12 Freshman Orientation Engineering Courses
Courses Goals: To increase students’ understanding of engineering discipline. To promote students’ enthusiasm for pursuing a course of study. To provide orientation for the students. To develop the ability to apply fundamental engineering skills, including problem solving, communication, basic programming and other computer skills. To gain practical design experience.

13 First Semester Course (2 Credit Hours)
Course Description: 1. Introduction to Engineering Culture (15%): This part of the course provides the students with information about the college resources and opportunities, academic dishonesty, and the degree requirements.

14 2. Team Problem Solving (60%):
Students are divided into teams of maximum size four during the first week of class. After the sixth week they can be divided into new teams and again assigned to new team at twelfth week. After several weeks of experience working in teams, a professor from the Communication Department could be invited to lecture on group dynamics and working effectively in teams. The course should cover a variety of general problem solving methods.

15 3. Introduction to Social and Ethical Issues in Engineering (10%):
To make students aware of the social and ethical issues and to give them some practice. 4. Introduction to Major Areas and Major Problems in Each Area (15%): Areas are covered by faculty presentations. Students are required to hand in short summaries of each presentation.

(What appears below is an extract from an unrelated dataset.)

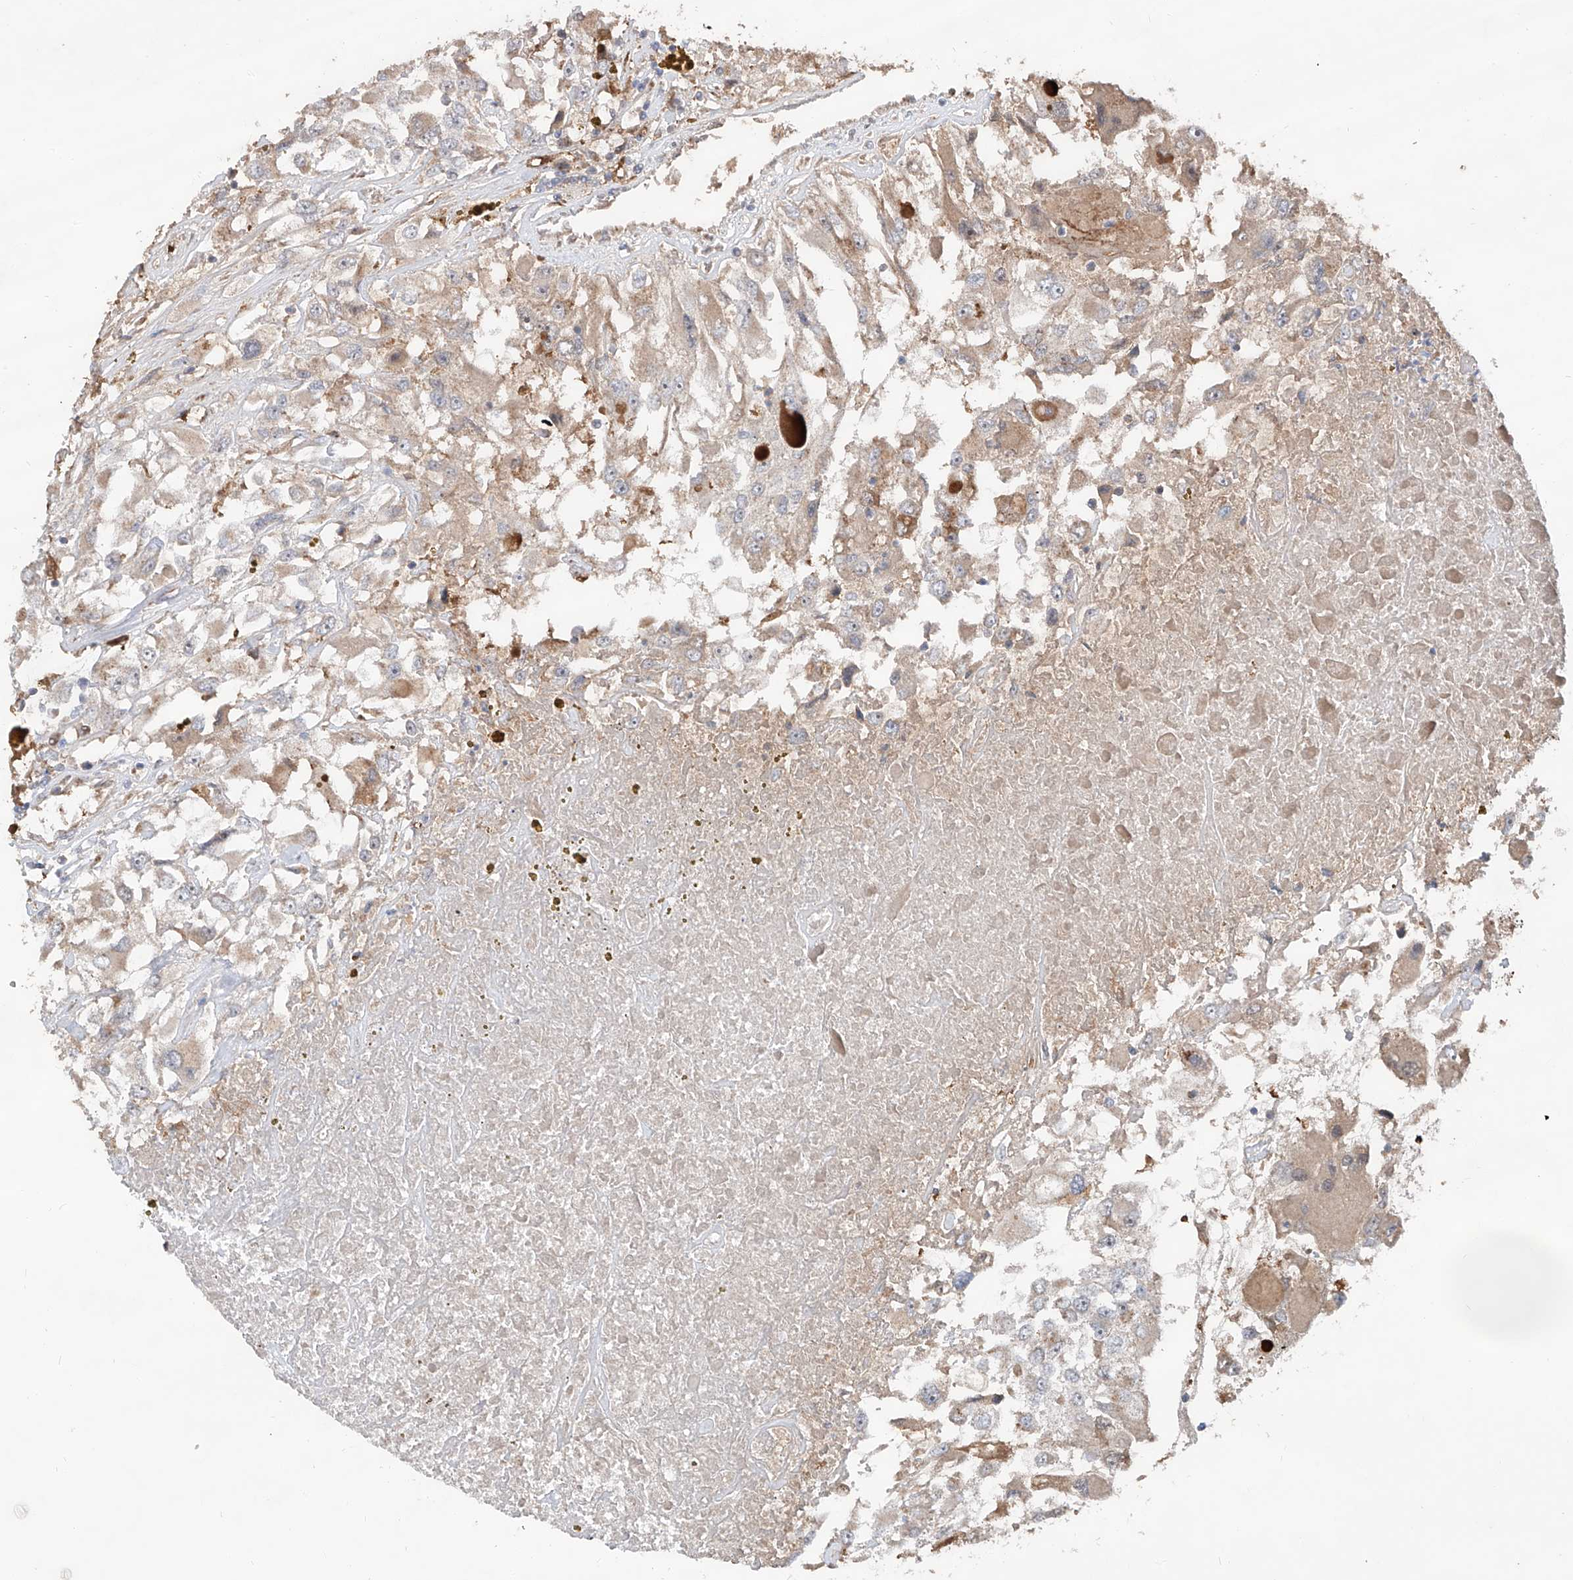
{"staining": {"intensity": "weak", "quantity": "25%-75%", "location": "cytoplasmic/membranous"}, "tissue": "renal cancer", "cell_type": "Tumor cells", "image_type": "cancer", "snomed": [{"axis": "morphology", "description": "Adenocarcinoma, NOS"}, {"axis": "topography", "description": "Kidney"}], "caption": "Immunohistochemical staining of renal cancer (adenocarcinoma) reveals low levels of weak cytoplasmic/membranous protein expression in about 25%-75% of tumor cells. (DAB IHC with brightfield microscopy, high magnification).", "gene": "EDN1", "patient": {"sex": "female", "age": 52}}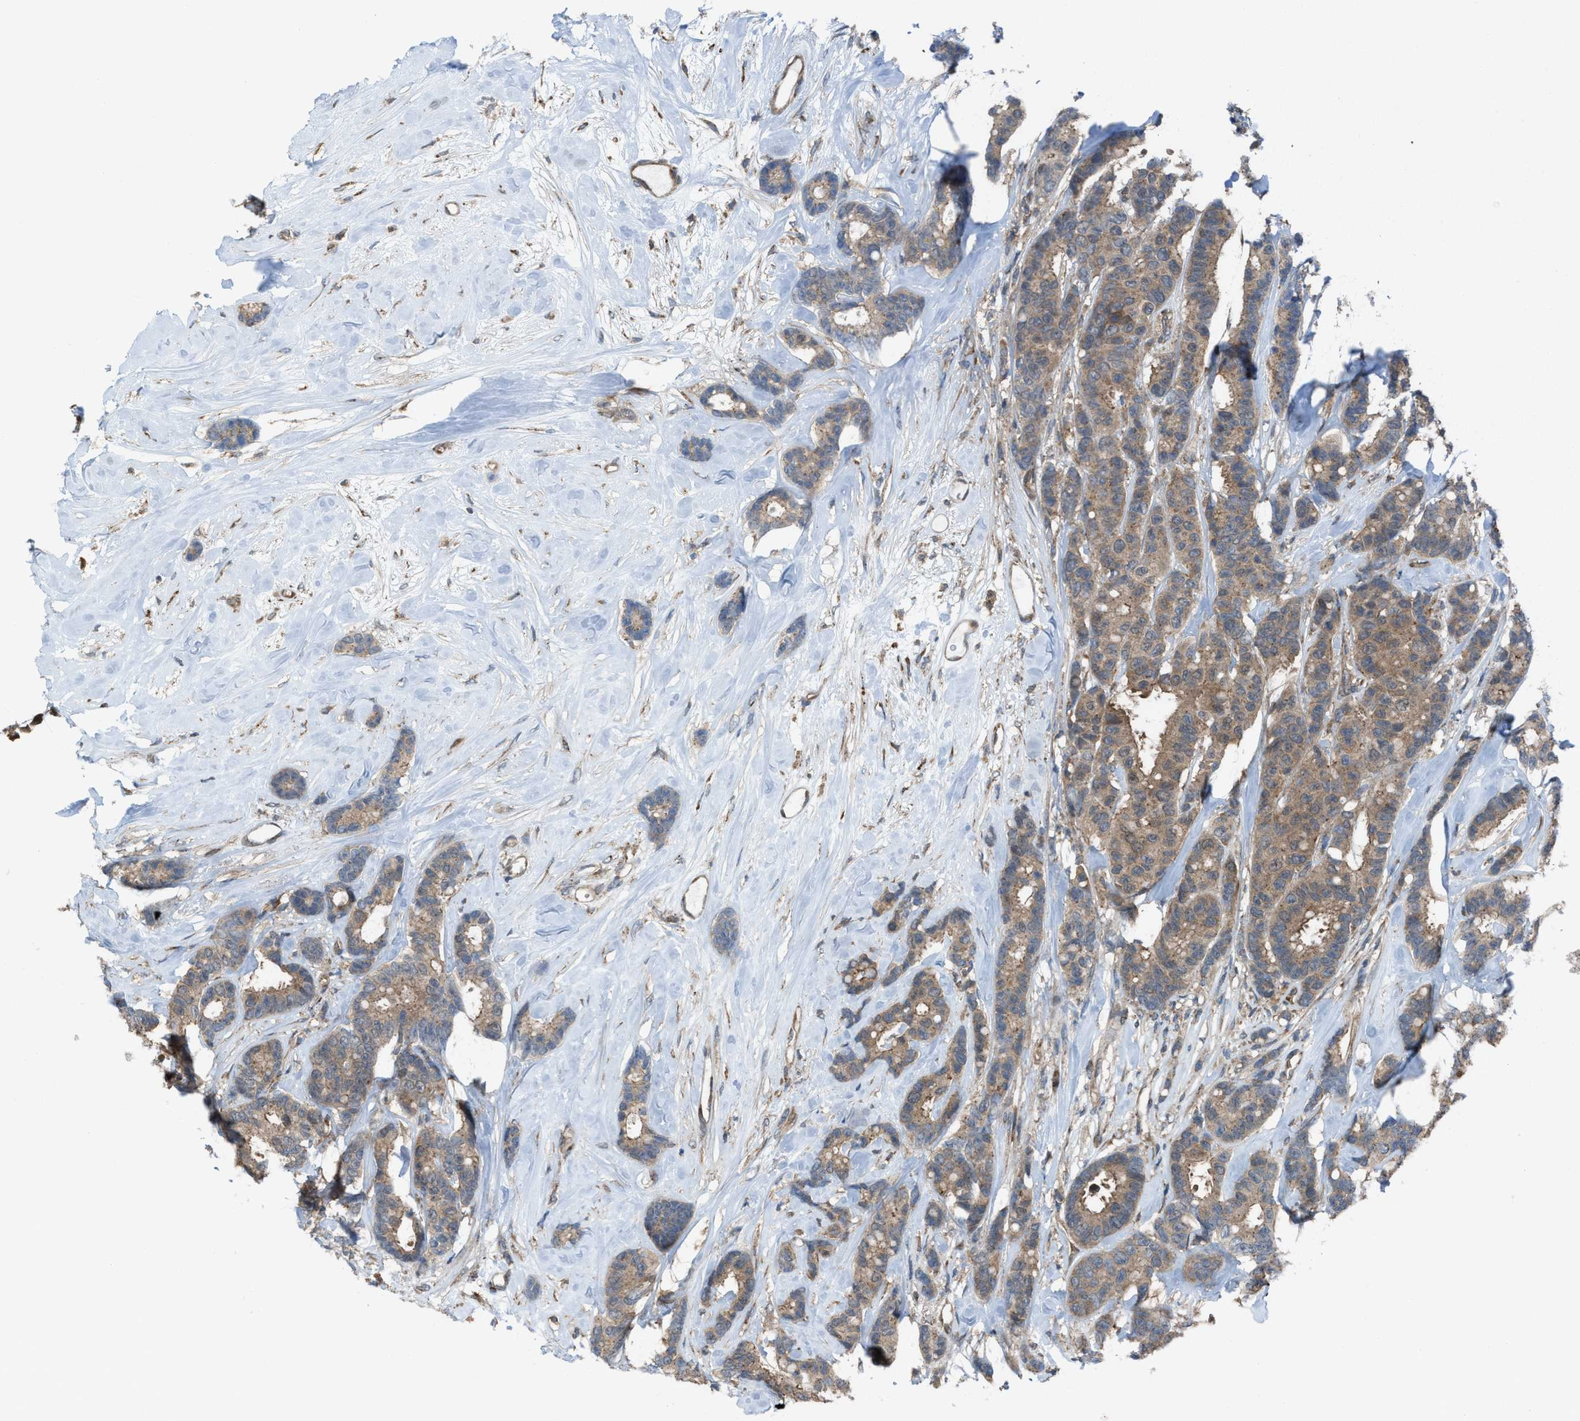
{"staining": {"intensity": "moderate", "quantity": ">75%", "location": "cytoplasmic/membranous"}, "tissue": "breast cancer", "cell_type": "Tumor cells", "image_type": "cancer", "snomed": [{"axis": "morphology", "description": "Duct carcinoma"}, {"axis": "topography", "description": "Breast"}], "caption": "Protein staining exhibits moderate cytoplasmic/membranous positivity in about >75% of tumor cells in breast cancer.", "gene": "PLAA", "patient": {"sex": "female", "age": 87}}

16 Second Semester (2 Credit Hours)
This course should be structured around a combination of disciplines. It should include a review of follow-up procedures from the first semesters in addition to multidisciplinary projects. The projects must show the students how disciplines interact. The two courses must be current and attractive to students and address industry needs.

17 The two-course sequence must adopt a “Hands on “ and workshop delivery approach in addition to inviting speakers from industry, especially recent graduates. Excursions to industrial plants should be part of the course with students writing reports about their observations.